Extracted data entries:
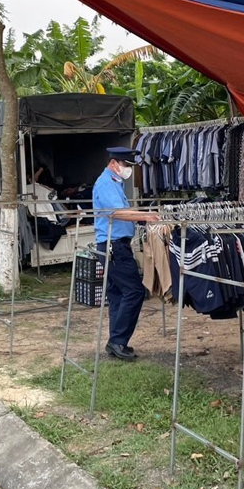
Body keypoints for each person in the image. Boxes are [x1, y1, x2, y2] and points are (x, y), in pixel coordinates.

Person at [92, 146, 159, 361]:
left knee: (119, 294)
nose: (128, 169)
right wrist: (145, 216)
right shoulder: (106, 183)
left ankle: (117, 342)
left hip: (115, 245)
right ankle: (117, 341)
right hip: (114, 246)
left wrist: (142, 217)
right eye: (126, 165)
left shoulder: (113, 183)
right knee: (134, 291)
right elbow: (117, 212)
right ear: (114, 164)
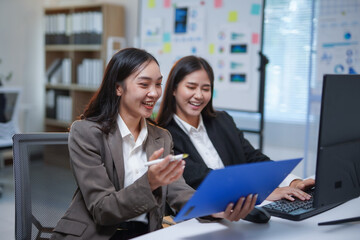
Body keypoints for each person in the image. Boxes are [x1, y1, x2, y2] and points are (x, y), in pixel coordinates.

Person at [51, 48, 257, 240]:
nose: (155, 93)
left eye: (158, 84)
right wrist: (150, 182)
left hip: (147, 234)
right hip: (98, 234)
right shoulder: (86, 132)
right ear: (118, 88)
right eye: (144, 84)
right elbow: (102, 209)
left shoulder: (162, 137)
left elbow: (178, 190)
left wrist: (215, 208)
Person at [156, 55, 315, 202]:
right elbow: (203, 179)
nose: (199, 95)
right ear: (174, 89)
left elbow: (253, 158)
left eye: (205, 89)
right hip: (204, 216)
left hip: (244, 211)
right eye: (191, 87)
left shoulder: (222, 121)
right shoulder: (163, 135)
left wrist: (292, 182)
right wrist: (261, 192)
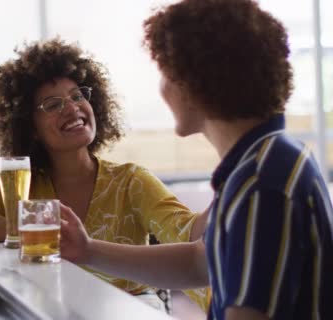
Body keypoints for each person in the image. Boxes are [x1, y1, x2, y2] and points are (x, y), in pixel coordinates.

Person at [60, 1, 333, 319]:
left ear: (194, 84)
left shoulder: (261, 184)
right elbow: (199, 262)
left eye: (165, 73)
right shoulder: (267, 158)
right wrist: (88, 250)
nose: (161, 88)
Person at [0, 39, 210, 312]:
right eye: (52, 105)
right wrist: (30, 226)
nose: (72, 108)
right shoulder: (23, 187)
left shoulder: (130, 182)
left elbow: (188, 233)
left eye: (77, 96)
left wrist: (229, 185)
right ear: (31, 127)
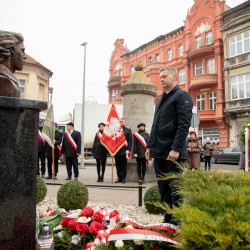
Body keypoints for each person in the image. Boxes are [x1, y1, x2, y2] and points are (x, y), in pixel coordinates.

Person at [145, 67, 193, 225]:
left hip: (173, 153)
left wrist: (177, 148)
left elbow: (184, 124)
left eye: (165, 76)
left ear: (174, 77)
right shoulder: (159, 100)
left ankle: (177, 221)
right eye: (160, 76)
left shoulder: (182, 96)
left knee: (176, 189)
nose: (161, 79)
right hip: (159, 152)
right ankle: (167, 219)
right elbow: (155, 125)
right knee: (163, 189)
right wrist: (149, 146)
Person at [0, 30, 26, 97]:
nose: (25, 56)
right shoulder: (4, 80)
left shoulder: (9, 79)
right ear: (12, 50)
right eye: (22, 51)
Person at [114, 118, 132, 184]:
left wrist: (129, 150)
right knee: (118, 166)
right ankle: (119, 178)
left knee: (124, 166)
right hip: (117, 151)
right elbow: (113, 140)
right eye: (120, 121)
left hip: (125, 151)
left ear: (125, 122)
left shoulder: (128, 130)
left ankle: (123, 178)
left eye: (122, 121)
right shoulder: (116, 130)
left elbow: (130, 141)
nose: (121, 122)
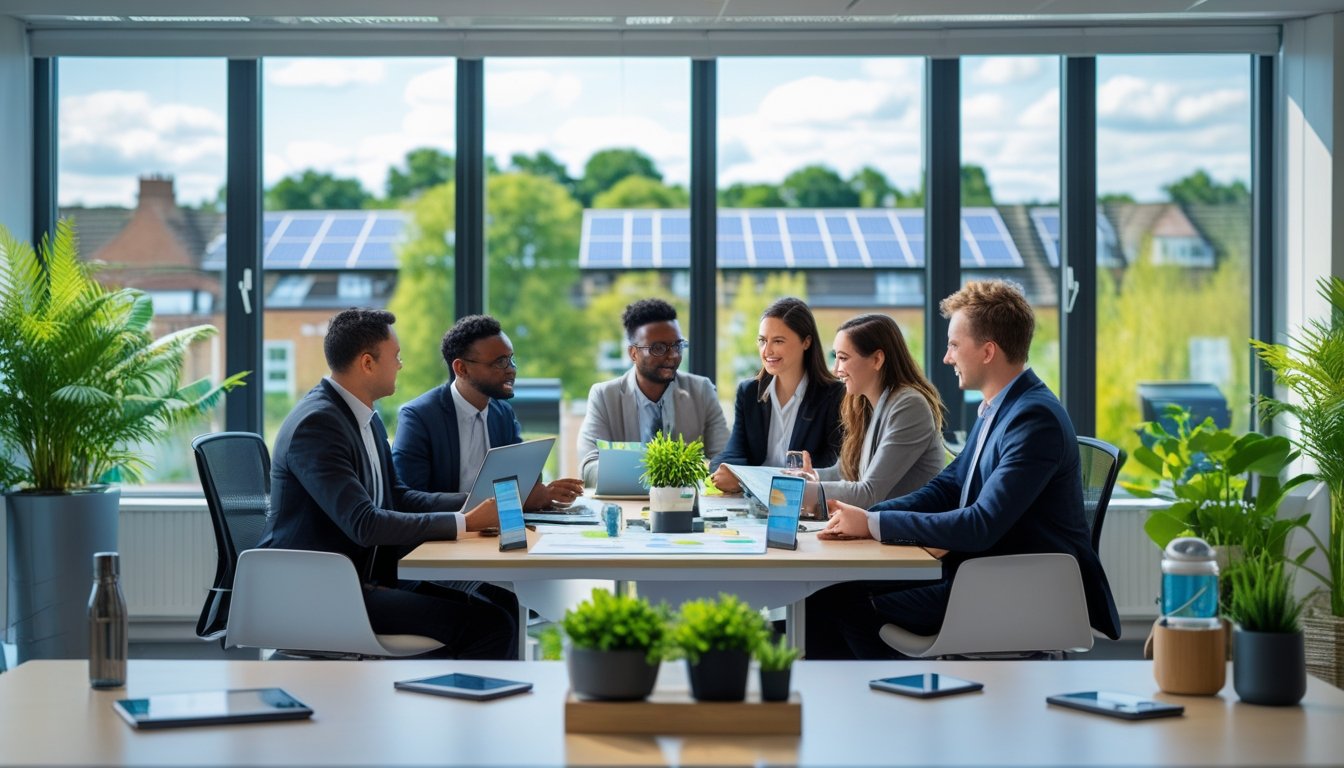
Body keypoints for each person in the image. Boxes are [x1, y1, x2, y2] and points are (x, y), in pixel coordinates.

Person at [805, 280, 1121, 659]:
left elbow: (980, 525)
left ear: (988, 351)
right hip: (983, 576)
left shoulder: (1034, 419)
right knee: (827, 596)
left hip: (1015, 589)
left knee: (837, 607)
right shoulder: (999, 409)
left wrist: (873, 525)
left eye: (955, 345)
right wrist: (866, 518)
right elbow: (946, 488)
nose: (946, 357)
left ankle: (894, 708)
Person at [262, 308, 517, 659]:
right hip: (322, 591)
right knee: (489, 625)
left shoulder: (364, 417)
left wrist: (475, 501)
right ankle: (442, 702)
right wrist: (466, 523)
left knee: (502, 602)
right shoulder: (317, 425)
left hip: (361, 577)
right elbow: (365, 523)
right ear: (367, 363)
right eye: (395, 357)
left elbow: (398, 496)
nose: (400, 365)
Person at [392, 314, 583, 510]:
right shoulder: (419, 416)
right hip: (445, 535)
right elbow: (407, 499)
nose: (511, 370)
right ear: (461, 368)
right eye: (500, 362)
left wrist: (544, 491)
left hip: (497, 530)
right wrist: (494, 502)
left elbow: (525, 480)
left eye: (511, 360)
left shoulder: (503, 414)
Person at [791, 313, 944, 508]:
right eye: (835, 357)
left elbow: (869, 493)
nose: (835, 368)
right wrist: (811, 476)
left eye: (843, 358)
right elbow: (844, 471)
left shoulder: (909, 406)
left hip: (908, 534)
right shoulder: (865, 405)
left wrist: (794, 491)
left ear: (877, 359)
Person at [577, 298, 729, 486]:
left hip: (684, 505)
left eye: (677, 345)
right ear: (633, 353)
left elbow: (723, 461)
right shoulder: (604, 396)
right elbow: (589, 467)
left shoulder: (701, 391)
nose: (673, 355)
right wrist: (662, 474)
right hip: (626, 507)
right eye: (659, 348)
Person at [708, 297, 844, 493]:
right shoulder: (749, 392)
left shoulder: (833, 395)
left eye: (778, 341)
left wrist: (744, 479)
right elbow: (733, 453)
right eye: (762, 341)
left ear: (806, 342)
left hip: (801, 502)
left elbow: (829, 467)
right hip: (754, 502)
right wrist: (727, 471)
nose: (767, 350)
...
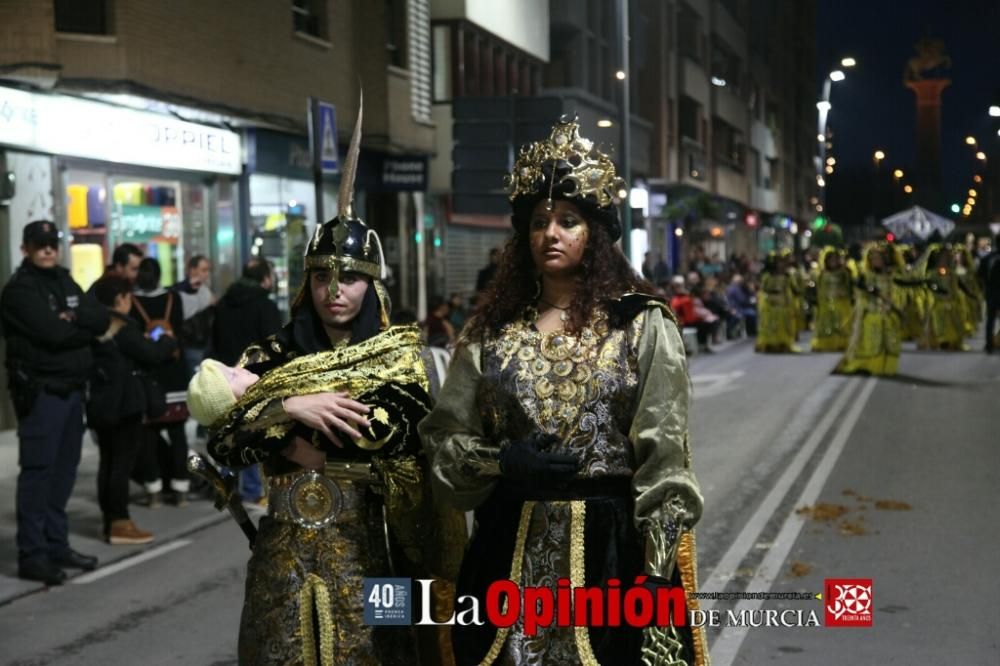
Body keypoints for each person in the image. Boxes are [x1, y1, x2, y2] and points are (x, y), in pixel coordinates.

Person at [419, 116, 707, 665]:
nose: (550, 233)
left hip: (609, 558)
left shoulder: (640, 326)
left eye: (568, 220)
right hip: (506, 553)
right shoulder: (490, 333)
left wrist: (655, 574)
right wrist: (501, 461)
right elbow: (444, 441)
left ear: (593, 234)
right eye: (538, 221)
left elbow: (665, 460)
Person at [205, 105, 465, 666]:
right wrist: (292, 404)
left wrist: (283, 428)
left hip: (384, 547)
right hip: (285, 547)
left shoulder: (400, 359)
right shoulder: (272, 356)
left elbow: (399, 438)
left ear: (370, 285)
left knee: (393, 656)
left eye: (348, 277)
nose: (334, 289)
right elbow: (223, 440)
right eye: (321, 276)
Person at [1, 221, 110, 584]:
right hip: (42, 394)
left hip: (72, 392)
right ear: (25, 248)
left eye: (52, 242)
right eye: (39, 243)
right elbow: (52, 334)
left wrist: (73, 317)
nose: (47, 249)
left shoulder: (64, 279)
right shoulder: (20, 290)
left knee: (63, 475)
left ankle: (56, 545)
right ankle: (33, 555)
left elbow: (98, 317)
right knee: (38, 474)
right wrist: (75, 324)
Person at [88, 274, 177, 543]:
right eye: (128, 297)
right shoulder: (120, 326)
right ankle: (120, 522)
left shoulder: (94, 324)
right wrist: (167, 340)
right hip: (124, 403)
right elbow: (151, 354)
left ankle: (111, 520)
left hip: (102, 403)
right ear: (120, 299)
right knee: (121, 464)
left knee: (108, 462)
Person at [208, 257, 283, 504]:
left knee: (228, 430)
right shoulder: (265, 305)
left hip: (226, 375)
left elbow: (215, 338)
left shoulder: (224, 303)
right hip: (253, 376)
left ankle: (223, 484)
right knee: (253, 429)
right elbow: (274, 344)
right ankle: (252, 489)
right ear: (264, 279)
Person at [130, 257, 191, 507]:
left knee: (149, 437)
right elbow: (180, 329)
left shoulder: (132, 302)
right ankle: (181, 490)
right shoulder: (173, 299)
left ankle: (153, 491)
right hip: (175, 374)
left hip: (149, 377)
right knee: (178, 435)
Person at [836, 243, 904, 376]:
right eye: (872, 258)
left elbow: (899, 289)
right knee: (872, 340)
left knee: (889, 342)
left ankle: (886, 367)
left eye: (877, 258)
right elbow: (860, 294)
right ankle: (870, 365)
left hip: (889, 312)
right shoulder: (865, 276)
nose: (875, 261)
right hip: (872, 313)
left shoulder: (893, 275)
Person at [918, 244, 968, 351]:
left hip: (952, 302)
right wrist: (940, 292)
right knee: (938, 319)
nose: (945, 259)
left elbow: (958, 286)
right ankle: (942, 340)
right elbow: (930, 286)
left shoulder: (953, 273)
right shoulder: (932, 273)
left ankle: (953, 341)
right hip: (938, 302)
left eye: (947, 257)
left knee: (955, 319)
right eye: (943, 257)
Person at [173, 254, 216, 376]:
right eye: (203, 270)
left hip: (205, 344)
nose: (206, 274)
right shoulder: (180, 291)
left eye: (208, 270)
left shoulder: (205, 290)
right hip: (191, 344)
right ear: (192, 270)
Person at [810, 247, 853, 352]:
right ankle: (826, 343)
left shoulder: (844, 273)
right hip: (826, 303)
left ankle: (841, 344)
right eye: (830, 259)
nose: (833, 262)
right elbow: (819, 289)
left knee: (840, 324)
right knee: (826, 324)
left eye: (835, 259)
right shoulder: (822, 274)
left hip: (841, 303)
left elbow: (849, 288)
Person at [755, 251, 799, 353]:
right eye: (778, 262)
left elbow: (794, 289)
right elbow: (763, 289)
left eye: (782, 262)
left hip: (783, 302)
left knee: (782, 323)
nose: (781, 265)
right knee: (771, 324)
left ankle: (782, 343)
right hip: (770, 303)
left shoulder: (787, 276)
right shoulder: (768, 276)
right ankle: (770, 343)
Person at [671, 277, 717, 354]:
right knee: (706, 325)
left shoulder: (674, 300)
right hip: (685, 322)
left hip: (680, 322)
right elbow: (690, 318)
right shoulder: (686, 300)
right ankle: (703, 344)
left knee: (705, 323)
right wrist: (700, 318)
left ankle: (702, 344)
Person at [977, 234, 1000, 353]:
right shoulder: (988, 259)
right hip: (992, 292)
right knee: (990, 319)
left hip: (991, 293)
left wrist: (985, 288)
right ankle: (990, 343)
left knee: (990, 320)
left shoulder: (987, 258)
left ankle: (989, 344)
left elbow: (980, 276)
* * *
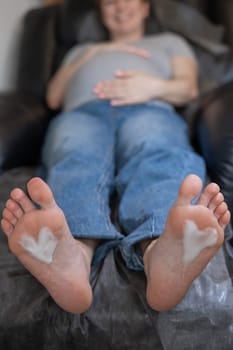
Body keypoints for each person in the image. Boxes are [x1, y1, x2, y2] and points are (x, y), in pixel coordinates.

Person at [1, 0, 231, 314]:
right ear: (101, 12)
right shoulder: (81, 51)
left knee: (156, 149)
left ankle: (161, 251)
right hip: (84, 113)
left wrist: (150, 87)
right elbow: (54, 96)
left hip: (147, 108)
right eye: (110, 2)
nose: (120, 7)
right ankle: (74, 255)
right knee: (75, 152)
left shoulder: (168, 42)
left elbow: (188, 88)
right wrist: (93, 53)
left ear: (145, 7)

▶ **WHAT TO PRODUCE**:
In the entries above, find the line with "nose: (199, 95)" and the line with "right elbow: (155, 125)". Return exactly those lines and all the ones between them, pictures excluded.

▶ **ANSWER TO THE EXERCISE**:
nose: (199, 95)
right ear: (174, 89)
left elbow: (253, 158)
left eye: (205, 89)
right hip: (204, 216)
left hip: (244, 211)
right eye: (191, 87)
left shoulder: (222, 121)
right shoulder: (163, 135)
left wrist: (292, 182)
right wrist: (261, 192)
Body keypoints for each person in the image. Boxes are [x1, y1, x2, y2] and points are (x, y), in pixel coordinates.

Person at [60, 1, 333, 319]:
left ear: (194, 84)
left shoulder: (261, 184)
right elbow: (199, 262)
left eye: (165, 73)
right shoulder: (267, 158)
right wrist: (88, 250)
nose: (161, 88)
Person at [0, 39, 210, 312]:
right eye: (52, 105)
right wrist: (30, 226)
nose: (72, 108)
right shoulder: (23, 187)
left shoulder: (130, 182)
left elbow: (188, 233)
left eye: (77, 96)
left wrist: (229, 185)
right ear: (31, 127)
Body keypoints for each person in the image. Boxes are [x1, y1, x2, y2] and points are (x, y), in pixel coordinates.

Person at [145, 67, 193, 225]:
left hip: (173, 153)
left wrist: (177, 148)
left elbow: (184, 124)
left eye: (165, 76)
left ear: (174, 77)
right shoulder: (159, 100)
left ankle: (177, 221)
right eye: (160, 76)
left shoulder: (182, 96)
left knee: (176, 189)
nose: (161, 79)
right hip: (159, 152)
right ankle: (167, 219)
right elbow: (155, 125)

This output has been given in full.